**WORK REQUEST**: Look through the records and copy each line with the string "hand" in it.

==== INPUT ====

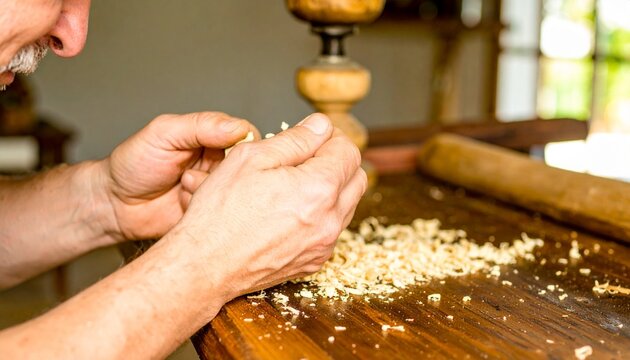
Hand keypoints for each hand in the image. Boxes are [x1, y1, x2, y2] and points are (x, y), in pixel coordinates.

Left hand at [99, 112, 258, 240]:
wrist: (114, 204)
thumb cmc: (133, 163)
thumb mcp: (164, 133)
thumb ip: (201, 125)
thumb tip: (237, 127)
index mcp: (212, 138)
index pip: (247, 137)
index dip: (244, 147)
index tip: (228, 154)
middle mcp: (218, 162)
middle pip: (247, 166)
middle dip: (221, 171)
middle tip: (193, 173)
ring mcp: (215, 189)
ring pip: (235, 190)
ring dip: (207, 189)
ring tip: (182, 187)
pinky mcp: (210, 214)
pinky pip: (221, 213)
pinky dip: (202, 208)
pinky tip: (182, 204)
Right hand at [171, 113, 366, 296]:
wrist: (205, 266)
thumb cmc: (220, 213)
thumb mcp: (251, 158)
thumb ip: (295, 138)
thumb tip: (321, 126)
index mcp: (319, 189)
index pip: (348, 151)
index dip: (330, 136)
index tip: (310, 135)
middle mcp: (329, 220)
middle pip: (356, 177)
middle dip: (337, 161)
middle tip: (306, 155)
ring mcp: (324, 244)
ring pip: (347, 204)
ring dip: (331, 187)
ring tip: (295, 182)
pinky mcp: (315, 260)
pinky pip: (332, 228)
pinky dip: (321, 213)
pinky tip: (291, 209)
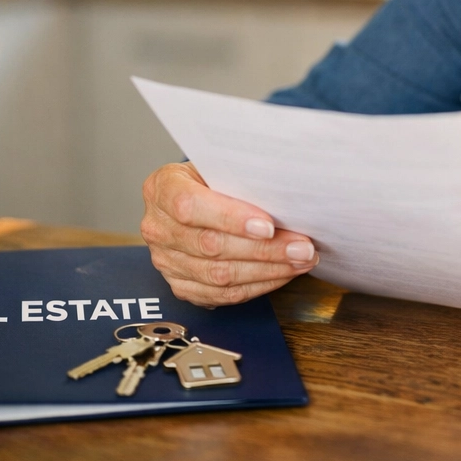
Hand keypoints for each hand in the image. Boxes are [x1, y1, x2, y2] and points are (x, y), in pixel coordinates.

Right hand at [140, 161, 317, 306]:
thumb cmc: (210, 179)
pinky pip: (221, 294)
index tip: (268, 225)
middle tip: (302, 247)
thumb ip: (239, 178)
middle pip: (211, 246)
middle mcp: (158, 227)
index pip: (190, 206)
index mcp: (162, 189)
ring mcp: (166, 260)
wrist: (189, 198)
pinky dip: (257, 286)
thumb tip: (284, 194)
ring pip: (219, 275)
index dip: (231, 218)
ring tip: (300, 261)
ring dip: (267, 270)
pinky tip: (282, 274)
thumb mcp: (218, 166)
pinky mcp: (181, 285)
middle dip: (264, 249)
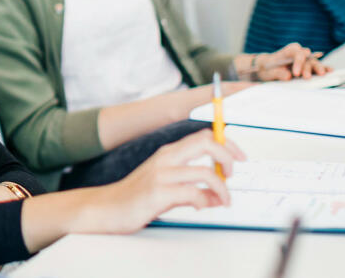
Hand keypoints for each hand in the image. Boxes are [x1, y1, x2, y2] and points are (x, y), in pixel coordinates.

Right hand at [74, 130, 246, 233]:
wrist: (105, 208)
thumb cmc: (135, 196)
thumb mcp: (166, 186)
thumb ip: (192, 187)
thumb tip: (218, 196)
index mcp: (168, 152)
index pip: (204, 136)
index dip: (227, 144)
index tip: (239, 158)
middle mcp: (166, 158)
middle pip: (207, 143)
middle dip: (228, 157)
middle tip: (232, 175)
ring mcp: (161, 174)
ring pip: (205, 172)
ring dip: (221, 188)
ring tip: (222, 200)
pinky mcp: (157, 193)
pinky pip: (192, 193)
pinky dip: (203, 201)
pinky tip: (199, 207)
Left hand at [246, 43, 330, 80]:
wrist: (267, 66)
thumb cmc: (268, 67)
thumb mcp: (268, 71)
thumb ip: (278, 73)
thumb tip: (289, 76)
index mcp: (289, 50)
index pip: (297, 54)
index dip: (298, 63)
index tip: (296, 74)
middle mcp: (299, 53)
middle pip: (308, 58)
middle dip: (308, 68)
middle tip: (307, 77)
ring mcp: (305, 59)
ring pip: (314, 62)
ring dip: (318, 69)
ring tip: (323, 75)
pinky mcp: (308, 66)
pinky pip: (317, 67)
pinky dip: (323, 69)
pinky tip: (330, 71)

====

**EXERCISE ANSWER**:
Hand keypoints for each hand in the image. Boxes are [x1, y1, x2, y2] and points are (x, y), in pixel coordinates.
Left hand at [99, 112, 258, 240]:
Right hand at [171, 113, 366, 296]:
Hand keypoints for each hand in the image. Boxes are [x1, y1, x2, y2] and points are (x, y), in pixel coordinates.
Right hand at [140, 161, 317, 306]:
Hand keypoints for each hand in the image. Boxes are [x1, y1, x2, y2] and points are (x, y), in pixel coordinates.
Right hand at [74, 130, 246, 233]:
Left hand at [246, 43, 330, 80]:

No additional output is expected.